TEXT SHOWN>
DaimlerChrysler CEO Zetsche would rather not do business with someone like Kerkorian if he can help it. Even after the separation, Daimler wants Chrysler's future to be as secure as possible -- not out of any sentimental feelings toward its former partner, but out of self-interest.

Zetsche envisions Mercedes-Benz and Chrysler continuing to procure batteries, tires, dashboards and many other parts jointly in the future. To achieve this goal, he has developed a secret plan to ensure that Mercedes-Benz will still enjoy the benefits of cooperation with Chrysler in the future. However, he intends to limit the risk that billions in losses at Chrysler could jeopardize the entire group.

After Zetsche announced that he would "examine all options," including the sale of Chrysler, it was considered a fait accompli that Daimler would divest itself of the US company completely. But Zetsche actually intends for the new Daimler Group to retain a minority stake in Chrysler after the US firm is spun off. This would enable Zetsche to safeguard its cooperation with the new company, and the Stuttgart company would only be partly affected by losses at Chrysler.

This plan is unlikely to engender much enthusiasm in the markets, at least initially. Hopes of a complete divorce between the German and American partners have triggered a sharp rise in the price of DaimlerChrysler's stock in recent weeks. Some investors could be disappointed if Chrysler is only partially sold off. Zetsche will have some convincing to do if the decision is to be made in May as expected.

However potential buyers Cerberus, Blackstone and Magna also want to see Daimler retain a share of Chrysler, because, even with a new investor, the US carmaker would still depend on support from Mercedes-Benz. Chrysler has drastically limited its investments in recent years, so much so that the company will only be able to develop a sufficiently wide range of new models if it is able to acquire engines, transmissions and other parts from Mercedes-Benz or another partner in the auto industry in the future.

Chrysler would stand little change of surviving on its own. The company derives almost 90 percent of its business from the North American market, with more than 70 percent of its revenues coming from sales of gas-guzzling SUVs and light trucks -- a market segment that is becoming more and more competitive and which is likely to shrink as gas prices rise. Chrysler employees know that life will be even more difficult without Daimler, and they have an interest in ties between the two partners not being cut completely.

"We could face a massacre here," says Buzz Hargrove. He is head of CAW, the Canadian autoworkers' union, which represents more than 11,000 Chrysler workers on the Canadian side of the Detroit River. "Long-term trends, not quarterly results, are what is important in our industry," he says. Hargrove is worried that private equity firms would come in, cut jobs and then sell what's left of the company at a profit -- but "at the cost," he says, "of thousands of workers and their families."

This prospect is so unappealing that Hargrove has only one hope: "We should remain part of the Daimler family."

[Collected data entries]
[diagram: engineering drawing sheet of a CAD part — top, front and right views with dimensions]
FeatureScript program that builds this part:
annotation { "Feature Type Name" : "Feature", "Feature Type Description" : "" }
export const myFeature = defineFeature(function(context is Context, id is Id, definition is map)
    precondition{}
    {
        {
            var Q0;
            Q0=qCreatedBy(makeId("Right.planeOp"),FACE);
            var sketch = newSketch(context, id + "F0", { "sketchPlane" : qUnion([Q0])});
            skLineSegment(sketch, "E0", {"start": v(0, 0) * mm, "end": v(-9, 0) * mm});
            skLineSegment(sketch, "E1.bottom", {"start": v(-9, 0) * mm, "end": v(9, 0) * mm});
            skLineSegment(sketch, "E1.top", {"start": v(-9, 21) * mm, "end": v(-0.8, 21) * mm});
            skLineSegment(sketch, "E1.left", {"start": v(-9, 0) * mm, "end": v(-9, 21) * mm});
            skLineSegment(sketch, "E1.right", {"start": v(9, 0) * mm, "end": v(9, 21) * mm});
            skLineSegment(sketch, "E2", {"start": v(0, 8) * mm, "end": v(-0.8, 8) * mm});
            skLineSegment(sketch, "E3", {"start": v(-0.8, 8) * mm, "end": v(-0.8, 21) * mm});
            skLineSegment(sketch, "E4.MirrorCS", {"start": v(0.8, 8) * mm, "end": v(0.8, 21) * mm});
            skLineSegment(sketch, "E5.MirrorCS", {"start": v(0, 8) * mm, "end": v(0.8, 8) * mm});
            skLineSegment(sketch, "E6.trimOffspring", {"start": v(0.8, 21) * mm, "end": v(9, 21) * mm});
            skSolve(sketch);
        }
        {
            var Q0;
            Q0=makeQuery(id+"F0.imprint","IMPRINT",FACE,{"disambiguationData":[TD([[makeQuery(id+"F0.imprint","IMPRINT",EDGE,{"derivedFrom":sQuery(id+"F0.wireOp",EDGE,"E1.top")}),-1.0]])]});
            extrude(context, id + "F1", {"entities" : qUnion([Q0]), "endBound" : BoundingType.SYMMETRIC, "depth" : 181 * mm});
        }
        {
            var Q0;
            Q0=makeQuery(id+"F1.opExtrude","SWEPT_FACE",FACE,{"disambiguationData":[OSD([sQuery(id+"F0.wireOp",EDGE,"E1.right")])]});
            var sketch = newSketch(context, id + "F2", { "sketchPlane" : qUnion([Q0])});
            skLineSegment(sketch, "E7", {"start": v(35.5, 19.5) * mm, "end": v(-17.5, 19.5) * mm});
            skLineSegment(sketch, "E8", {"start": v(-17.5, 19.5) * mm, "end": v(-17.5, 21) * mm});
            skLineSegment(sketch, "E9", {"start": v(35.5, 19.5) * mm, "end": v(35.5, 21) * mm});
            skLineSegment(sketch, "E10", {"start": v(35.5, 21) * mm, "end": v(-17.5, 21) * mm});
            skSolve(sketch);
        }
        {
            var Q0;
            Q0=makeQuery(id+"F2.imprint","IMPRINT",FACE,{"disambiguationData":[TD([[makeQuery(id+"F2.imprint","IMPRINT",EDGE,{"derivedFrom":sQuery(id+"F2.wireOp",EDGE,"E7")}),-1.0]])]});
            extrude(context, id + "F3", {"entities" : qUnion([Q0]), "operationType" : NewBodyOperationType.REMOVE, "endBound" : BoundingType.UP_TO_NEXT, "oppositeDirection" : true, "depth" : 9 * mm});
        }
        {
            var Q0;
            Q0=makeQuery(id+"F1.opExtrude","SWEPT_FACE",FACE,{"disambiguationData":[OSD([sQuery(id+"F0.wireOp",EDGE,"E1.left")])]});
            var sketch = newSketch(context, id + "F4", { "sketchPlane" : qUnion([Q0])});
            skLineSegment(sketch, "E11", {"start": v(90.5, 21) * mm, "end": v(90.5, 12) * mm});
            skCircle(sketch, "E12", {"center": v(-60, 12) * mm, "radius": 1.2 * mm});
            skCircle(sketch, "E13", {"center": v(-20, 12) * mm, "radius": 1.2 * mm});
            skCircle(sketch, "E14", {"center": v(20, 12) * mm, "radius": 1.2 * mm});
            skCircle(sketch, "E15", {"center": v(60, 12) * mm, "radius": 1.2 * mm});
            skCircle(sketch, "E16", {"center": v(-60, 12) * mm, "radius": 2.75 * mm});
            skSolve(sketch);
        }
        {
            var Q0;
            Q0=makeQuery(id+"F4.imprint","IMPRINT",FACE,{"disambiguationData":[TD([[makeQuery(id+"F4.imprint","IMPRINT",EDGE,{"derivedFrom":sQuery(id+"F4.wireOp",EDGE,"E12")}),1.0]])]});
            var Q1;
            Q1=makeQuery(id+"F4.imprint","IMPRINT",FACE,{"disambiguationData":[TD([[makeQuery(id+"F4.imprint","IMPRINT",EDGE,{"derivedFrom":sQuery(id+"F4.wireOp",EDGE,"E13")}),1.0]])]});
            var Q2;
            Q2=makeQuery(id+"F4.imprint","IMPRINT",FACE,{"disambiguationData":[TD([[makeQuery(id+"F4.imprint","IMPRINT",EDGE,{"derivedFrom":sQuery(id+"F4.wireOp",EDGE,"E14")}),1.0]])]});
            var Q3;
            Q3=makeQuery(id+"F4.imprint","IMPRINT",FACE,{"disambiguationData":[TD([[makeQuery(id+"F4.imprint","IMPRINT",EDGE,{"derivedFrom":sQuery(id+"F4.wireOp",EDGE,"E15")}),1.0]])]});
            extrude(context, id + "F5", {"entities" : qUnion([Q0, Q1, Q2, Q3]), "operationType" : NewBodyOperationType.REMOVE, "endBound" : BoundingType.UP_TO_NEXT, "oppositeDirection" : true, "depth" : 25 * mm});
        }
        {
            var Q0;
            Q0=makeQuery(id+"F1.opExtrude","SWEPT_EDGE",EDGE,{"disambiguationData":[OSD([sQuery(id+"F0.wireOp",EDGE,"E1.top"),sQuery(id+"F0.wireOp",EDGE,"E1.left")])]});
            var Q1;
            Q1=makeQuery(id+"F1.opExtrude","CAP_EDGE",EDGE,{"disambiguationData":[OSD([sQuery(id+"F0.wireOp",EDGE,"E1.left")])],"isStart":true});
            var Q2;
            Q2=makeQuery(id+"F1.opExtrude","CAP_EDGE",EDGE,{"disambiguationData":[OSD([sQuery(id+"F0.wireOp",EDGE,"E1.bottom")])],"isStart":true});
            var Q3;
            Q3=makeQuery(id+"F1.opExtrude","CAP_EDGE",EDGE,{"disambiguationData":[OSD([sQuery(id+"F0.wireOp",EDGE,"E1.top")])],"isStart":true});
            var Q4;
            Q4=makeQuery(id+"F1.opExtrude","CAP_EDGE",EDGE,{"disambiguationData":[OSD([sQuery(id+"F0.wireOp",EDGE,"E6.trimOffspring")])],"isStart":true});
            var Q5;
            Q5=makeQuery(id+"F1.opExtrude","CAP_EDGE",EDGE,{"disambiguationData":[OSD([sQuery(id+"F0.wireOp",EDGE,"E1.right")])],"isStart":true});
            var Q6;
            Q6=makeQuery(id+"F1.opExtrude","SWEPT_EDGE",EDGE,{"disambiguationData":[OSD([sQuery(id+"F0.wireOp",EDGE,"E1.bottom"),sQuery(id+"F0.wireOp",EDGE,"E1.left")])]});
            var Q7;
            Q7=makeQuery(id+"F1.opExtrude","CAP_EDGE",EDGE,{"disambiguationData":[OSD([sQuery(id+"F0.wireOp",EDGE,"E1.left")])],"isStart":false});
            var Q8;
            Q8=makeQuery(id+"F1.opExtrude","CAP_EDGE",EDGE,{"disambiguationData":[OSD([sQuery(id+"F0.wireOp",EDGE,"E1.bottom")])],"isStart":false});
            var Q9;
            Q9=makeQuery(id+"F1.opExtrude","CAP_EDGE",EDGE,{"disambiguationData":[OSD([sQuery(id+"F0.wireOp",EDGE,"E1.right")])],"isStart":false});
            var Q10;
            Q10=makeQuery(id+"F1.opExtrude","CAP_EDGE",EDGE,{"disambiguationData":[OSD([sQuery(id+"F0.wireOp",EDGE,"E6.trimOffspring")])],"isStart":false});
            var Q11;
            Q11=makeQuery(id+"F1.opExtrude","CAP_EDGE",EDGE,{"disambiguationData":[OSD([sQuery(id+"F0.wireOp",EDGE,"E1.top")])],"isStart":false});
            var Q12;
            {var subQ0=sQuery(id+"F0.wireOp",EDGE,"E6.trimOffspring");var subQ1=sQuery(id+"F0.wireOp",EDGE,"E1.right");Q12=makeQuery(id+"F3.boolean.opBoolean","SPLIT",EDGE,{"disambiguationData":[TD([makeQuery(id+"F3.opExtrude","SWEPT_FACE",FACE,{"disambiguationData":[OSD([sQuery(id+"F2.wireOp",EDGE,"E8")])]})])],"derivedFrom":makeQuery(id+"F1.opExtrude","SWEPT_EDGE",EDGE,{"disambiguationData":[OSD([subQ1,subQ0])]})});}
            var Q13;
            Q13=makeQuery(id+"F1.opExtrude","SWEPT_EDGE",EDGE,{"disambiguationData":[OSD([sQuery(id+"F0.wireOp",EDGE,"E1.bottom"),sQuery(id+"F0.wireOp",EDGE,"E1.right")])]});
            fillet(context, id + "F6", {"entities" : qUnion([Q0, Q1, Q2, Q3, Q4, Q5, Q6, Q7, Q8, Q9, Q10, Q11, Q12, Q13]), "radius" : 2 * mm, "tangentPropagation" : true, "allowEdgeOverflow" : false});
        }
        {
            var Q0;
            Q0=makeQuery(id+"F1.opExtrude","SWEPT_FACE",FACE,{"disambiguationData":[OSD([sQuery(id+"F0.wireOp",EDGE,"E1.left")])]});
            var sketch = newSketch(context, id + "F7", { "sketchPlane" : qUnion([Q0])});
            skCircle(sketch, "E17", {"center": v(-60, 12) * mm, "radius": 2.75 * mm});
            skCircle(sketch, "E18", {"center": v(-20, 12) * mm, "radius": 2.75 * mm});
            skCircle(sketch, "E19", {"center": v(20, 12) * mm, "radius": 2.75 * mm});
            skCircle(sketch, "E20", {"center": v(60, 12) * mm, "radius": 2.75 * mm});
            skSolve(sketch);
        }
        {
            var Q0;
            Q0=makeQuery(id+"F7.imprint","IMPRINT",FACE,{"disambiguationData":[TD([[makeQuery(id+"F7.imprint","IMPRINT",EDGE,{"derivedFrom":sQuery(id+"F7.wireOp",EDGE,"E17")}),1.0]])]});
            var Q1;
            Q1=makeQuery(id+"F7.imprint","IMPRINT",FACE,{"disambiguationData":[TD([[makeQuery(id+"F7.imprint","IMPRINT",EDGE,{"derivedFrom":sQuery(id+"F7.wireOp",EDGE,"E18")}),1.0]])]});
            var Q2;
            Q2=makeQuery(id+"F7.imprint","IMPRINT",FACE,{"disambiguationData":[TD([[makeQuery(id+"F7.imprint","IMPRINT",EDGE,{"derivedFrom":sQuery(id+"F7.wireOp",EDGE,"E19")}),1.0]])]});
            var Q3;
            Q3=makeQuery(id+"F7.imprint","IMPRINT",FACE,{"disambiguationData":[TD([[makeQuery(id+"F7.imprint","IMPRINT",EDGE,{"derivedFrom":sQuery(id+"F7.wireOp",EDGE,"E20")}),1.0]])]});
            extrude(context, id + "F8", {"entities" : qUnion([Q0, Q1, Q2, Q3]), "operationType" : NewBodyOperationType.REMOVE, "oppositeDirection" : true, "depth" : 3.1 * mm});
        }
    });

PROBLEM DESCRIPTION>
Decide whether each statement agrees with the article on Daimler and Chrysler. Answer yes or no for each, and quote the words from the article that settle it.
1. Zetsche plans for Daimler to keep a minority stake in Chrysler after the spin-off.
2. The potential buyers want Daimler to give up every share of Chrysler.
3. The CAW represents more than 11,000 Chrysler workers in Canada.
The rows play no part in the work on this page.

EXERCISE RESPONSE>
1. Yes: "Zetsche actually intends for the new Daimler Group to retain a minority stake in Chrysler after the US firm is spun off."
2. No: "potential buyers Cerberus, Blackstone and Magna also want to see Daimler retain a share of Chrysler"
3. Yes: "which represents more than 11,000 Chrysler workers on the Canadian side of the Detroit River"